PROVIDED RECORDS:
● ● ● ●
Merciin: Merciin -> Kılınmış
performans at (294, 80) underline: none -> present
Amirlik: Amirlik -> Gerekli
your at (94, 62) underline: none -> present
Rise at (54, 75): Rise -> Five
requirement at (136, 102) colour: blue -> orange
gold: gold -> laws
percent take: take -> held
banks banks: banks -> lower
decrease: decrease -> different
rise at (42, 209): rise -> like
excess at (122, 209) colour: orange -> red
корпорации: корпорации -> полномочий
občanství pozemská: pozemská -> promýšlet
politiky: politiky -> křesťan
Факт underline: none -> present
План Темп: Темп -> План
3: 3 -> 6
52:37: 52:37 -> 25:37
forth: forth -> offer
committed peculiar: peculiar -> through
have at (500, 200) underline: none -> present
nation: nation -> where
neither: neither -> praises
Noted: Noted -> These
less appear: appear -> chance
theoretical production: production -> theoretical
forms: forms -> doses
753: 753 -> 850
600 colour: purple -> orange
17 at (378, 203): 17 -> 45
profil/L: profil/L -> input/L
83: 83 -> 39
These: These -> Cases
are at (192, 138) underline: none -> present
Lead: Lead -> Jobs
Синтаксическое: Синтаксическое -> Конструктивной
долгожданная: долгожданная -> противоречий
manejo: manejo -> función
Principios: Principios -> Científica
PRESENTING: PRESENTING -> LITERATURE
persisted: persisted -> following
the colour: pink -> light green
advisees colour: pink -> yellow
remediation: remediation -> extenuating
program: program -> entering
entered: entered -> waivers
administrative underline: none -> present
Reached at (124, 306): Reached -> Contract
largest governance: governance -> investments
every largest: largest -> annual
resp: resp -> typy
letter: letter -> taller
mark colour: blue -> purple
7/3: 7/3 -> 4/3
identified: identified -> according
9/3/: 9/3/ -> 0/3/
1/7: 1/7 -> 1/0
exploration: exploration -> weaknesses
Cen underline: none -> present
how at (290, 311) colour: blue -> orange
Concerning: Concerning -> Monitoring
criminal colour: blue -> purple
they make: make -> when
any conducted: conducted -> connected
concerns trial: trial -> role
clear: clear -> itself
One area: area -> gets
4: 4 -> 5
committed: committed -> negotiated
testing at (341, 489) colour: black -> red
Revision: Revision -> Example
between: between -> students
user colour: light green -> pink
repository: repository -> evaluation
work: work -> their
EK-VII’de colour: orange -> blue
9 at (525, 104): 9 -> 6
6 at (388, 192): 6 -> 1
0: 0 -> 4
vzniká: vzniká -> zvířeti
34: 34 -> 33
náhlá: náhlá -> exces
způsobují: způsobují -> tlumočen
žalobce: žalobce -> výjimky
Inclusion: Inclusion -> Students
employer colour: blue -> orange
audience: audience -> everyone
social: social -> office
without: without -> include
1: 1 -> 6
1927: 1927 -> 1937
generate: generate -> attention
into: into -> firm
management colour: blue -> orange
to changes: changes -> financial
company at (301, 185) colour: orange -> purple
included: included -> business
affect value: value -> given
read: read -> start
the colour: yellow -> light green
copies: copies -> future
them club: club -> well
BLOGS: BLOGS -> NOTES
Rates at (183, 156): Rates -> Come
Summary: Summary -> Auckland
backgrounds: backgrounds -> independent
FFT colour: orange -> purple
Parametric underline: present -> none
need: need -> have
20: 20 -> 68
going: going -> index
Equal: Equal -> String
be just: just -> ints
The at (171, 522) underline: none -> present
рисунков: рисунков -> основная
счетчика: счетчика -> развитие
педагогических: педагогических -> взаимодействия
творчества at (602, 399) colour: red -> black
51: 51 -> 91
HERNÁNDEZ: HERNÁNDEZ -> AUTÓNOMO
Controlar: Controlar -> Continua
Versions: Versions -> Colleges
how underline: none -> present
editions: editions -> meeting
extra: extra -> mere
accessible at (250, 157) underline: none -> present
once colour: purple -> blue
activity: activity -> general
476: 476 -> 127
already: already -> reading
● ● ● ●
WRITTEN PROBLEM: Output every line of the material above verbatim, in its original order, with nothing added or left out.

RESULT:
Merciin: Merciin -> Kılınmış
performans at (294, 80) underline: none -> present
Amirlik: Amirlik -> Gerekli
your at (94, 62) underline: none -> present
Rise at (54, 75): Rise -> Five
requirement at (136, 102) colour: blue -> orange
gold: gold -> laws
percent take: take -> held
banks banks: banks -> lower
decrease: decrease -> different
rise at (42, 209): rise -> like
excess at (122, 209) colour: orange -> red
корпорации: корпорации -> полномочий
občanství pozemská: pozemská -> promýšlet
politiky: politiky -> křesťan
Факт underline: none -> present
План Темп: Темп -> План
3: 3 -> 6
52:37: 52:37 -> 25:37
forth: forth -> offer
committed peculiar: peculiar -> through
have at (500, 200) underline: none -> present
nation: nation -> where
neither: neither -> praises
Noted: Noted -> These
less appear: appear -> chance
theoretical production: production -> theoretical
forms: forms -> doses
753: 753 -> 850
600 colour: purple -> orange
17 at (378, 203): 17 -> 45
profil/L: profil/L -> input/L
83: 83 -> 39
These: These -> Cases
are at (192, 138) underline: none -> present
Lead: Lead -> Jobs
Синтаксическое: Синтаксическое -> Конструктивной
долгожданная: долгожданная -> противоречий
manejo: manejo -> función
Principios: Principios -> Científica
PRESENTING: PRESENTING -> LITERATURE
persisted: persisted -> following
the colour: pink -> light green
advisees colour: pink -> yellow
remediation: remediation -> extenuating
program: program -> entering
entered: entered -> waivers
administrative underline: none -> present
Reached at (124, 306): Reached -> Contract
largest governance: governance -> investments
every largest: largest -> annual
resp: resp -> typy
letter: letter -> taller
mark colour: blue -> purple
7/3: 7/3 -> 4/3
identified: identified -> according
9/3/: 9/3/ -> 0/3/
1/7: 1/7 -> 1/0
exploration: exploration -> weaknesses
Cen underline: none -> present
how at (290, 311) colour: blue -> orange
Concerning: Concerning -> Monitoring
criminal colour: blue -> purple
they make: make -> when
any conducted: conducted -> connected
concerns trial: trial -> role
clear: clear -> itself
One area: area -> gets
4: 4 -> 5
committed: committed -> negotiated
testing at (341, 489) colour: black -> red
Revision: Revision -> Example
between: between -> students
user colour: light green -> pink
repository: repository -> evaluation
work: work -> their
EK-VII’de colour: orange -> blue
9 at (525, 104): 9 -> 6
6 at (388, 192): 6 -> 1
0: 0 -> 4
vzniká: vzniká -> zvířeti
34: 34 -> 33
náhlá: náhlá -> exces
způsobují: způsobují -> tlumočen
žalobce: žalobce -> výjimky
Inclusion: Inclusion -> Students
employer colour: blue -> orange
audience: audience -> everyone
social: social -> office
without: without -> include
1: 1 -> 6
1927: 1927 -> 1937
generate: generate -> attention
into: into -> firm
management colour: blue -> orange
to changes: changes -> financial
company at (301, 185) colour: orange -> purple
included: included -> business
affect value: value -> given
read: read -> start
the colour: yellow -> light green
copies: copies -> future
them club: club -> well
BLOGS: BLOGS -> NOTES
Rates at (183, 156): Rates -> Come
Summary: Summary -> Auckland
backgrounds: backgrounds -> independent
FFT colour: orange -> purple
Parametric underline: present -> none
need: need -> have
20: 20 -> 68
going: going -> index
Equal: Equal -> String
be just: just -> ints
The at (171, 522) underline: none -> present
рисунков: рисунков -> основная
счетчика: счетчика -> развитие
педагогических: педагогических -> взаимодействия
творчества at (602, 399) colour: red -> black
51: 51 -> 91
HERNÁNDEZ: HERNÁNDEZ -> AUTÓNOMO
Controlar: Controlar -> Continua
Versions: Versions -> Colleges
how underline: none -> present
editions: editions -> meeting
extra: extra -> mere
accessible at (250, 157) underline: none -> present
once colour: purple -> blue
activity: activity -> general
476: 476 -> 127
already: already -> reading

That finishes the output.